Neuroblastoma is the second commonest malignancy in childhood. The prognosis of the disease is largely dependent on the extension of the tumour at diagnosis. For disseminated disease the survival rate is very low. The question as to whether mass screening in infants can improve the prognosis of the disease was first addressed in Japan more than 20 years ago. Since then, more than 7 million children have been screened in Japan and over 650 cases of neuroblastoma have been detected. However, the available data are compromised by an inadequate cancer registry and conclude that screening at 6 months of age seems to double the incidence of neuroblastoma.
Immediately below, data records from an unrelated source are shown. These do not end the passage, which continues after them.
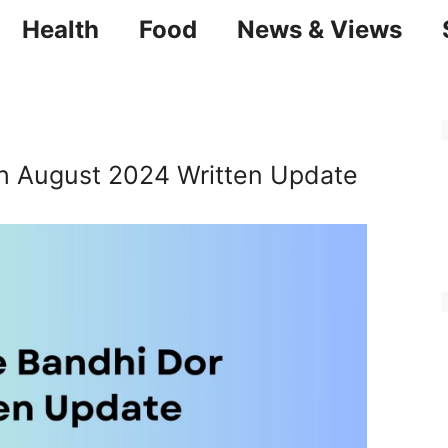
Health
Food
News & Views
th August 2024 Written Update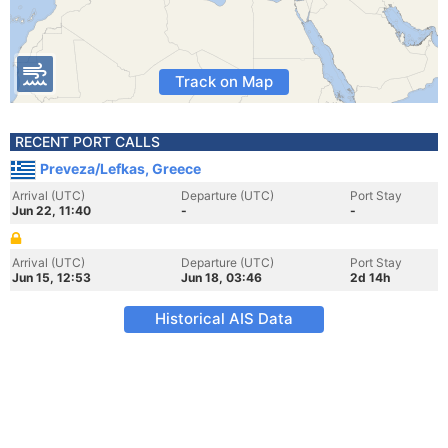
Track on Map
RECENT PORT CALLS
Preveza/Lefkas, Greece
Arrival (UTC)
Departure (UTC)
Port Stay
Jun 22, 11:40
-
-
Arrival (UTC)
Departure (UTC)
Port Stay
Jun 15, 12:53
Jun 18, 03:46
2d 14h
Historical AIS Data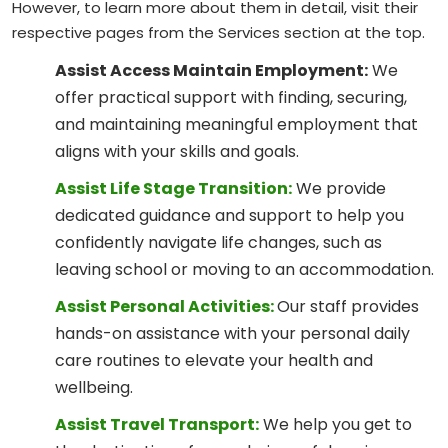
However, to learn more about them in detail, visit their
respective pages from the Services section at the top.
Assist Access Maintain Employment:
We
offer practical support with finding, securing,
and maintaining meaningful employment that
aligns with your skills and goals.
Assist Life Stage Transition:
We provide
dedicated guidance and support to help you
confidently navigate life changes, such as
leaving school or moving to an accommodation.
Assist Personal Activities:
Our staff provides
hands-on assistance with your personal daily
care routines to elevate your health and
wellbeing.
Assist Travel Transport:
We help you get to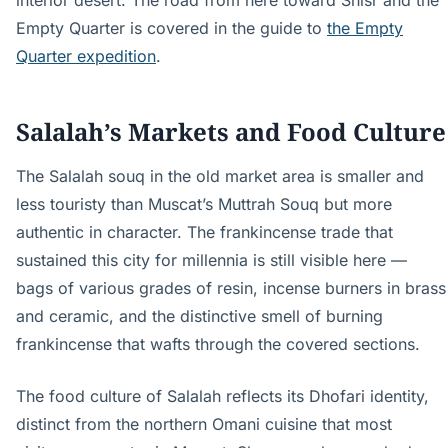
interior desert. The road from here toward Shisr and the
Empty Quarter is covered in the guide to
the Empty
Quarter expedition
.
Salalah’s Markets and Food Culture
The Salalah souq in the old market area is smaller and
less touristy than Muscat’s Muttrah Souq but more
authentic in character. The frankincense trade that
sustained this city for millennia is still visible here —
bags of various grades of resin, incense burners in brass
and ceramic, and the distinctive smell of burning
frankincense that wafts through the covered sections.
The food culture of Salalah reflects its Dhofari identity,
distinct from the northern Omani cuisine that most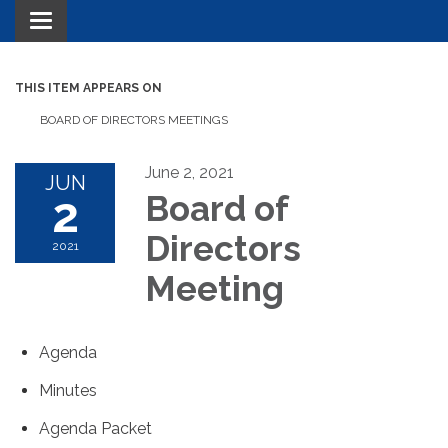
Toggle navigation
THIS ITEM APPEARS ON
BOARD OF DIRECTORS MEETINGS
June 2, 2021
JUN
2
Board of
Directors
2021
Meeting
Agenda
Minutes
Agenda Packet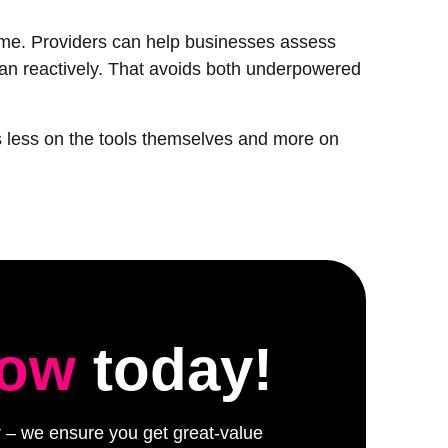
 time. Providers can help businesses assess
han reactively. That avoids both underpowered
nds less on the tools themselves and more on
low
today!
er – we ensure you get great-value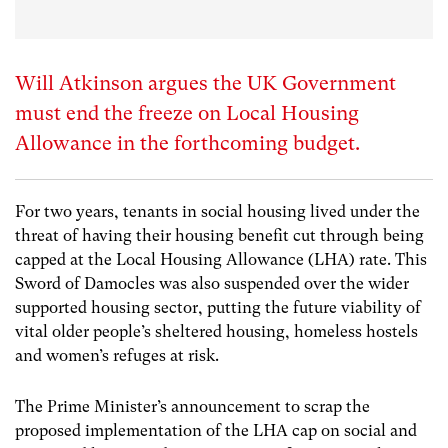
Will Atkinson argues the UK Government
must end the freeze on Local Housing
Allowance in the forthcoming budget.
For two years, tenants in social housing lived under the
threat of having their housing benefit cut through being
capped at the Local Housing Allowance (LHA) rate. This
Sword of Damocles was also suspended over the wider
supported housing sector, putting the future viability of
vital older people’s sheltered housing, homeless hostels
and women’s refuges at risk.
The Prime Minister’s announcement to scrap the
proposed implementation of the LHA cap on social and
This result has been verified by a Canadian study conducted from 1989 to 1994 in the province of Quebec. The incidence of neuroblastoma appeared to have tripled, and there was no decrease in the rate of advanced disease. Mass screening pilot studies have also been conducted in the U.K., France, Austria, Australia, U.S.A., Italy, Norway and Germany. Analysis of the results shows that neuroblastoma screening before the age of 6 months is feasible, but no significant reduction in mortality could be shown until now. Moreover, most of the cases diagnosed by screening have favourable biological markers. Only a few with unfavourable parameters, such as amplification of proto-oncogene MYCN, diploidy and/or del 1p36 could be detected. A screening programme that includes 1.25-2 million screened and unscreened children at 1 year of age monitored by an almost complete national cancer registry should show whether mass screening for early detection of neuroblastoma is worthwhile.